The problem: The word "mean" marks the lines to report; pull each of them from the listing.

Supplied material Start Marker

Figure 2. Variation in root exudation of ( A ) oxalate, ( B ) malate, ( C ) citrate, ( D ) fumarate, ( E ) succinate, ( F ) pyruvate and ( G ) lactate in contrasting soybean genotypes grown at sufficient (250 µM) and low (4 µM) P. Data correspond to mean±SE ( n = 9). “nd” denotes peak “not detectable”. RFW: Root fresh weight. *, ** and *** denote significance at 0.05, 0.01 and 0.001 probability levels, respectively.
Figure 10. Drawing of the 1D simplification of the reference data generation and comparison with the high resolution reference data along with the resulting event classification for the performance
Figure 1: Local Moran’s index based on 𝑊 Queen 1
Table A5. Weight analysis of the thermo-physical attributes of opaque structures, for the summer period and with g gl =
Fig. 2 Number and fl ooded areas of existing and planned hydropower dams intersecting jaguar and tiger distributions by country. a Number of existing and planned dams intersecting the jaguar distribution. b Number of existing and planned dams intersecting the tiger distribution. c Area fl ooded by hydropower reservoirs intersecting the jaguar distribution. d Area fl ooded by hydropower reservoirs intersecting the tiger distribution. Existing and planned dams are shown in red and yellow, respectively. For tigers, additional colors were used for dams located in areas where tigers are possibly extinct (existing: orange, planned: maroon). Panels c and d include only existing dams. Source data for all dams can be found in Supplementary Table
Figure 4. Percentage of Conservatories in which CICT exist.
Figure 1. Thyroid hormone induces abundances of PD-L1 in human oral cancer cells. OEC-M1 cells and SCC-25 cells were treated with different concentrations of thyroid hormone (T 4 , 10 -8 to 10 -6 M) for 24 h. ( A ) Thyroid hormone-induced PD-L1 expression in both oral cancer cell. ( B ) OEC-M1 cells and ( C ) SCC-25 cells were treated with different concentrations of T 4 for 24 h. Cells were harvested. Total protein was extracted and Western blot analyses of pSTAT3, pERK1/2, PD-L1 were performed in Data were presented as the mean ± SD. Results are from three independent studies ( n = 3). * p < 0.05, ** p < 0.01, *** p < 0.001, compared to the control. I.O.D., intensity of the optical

Supplied material End Marker

Task solution:
Figure 2. Variation in root exudation of ( A ) oxalate, ( B ) malate, ( C ) citrate, ( D ) fumarate, ( E ) succinate, ( F ) pyruvate and ( G ) lactate in contrasting soybean genotypes grown at sufficient (250 µM) and low (4 µM) P. Data correspond to mean±SE ( n = 9). “nd” denotes peak “not detectable”. RFW: Root fresh weight. *, ** and *** denote significance at 0.05, 0.01 and 0.001 probability levels, respectively.
Figure 1. Thyroid hormone induces abundances of PD-L1 in human oral cancer cells. OEC-M1 cells and SCC-25 cells were treated with different concentrations of thyroid hormone (T 4 , 10 -8 to 10 -6 M) for 24 h. ( A ) Thyroid hormone-induced PD-L1 expression in both oral cancer cell. ( B ) OEC-M1 cells and ( C ) SCC-25 cells were treated with different concentrations of T 4 for 24 h. Cells were harvested. Total protein was extracted and Western blot analyses of pSTAT3, pERK1/2, PD-L1 were performed in Data were presented as the mean ± SD. Results are from three independent studies ( n = 3). * p < 0.05, ** p < 0.01, *** p < 0.001, compared to the control. I.O.D., intensity of the optical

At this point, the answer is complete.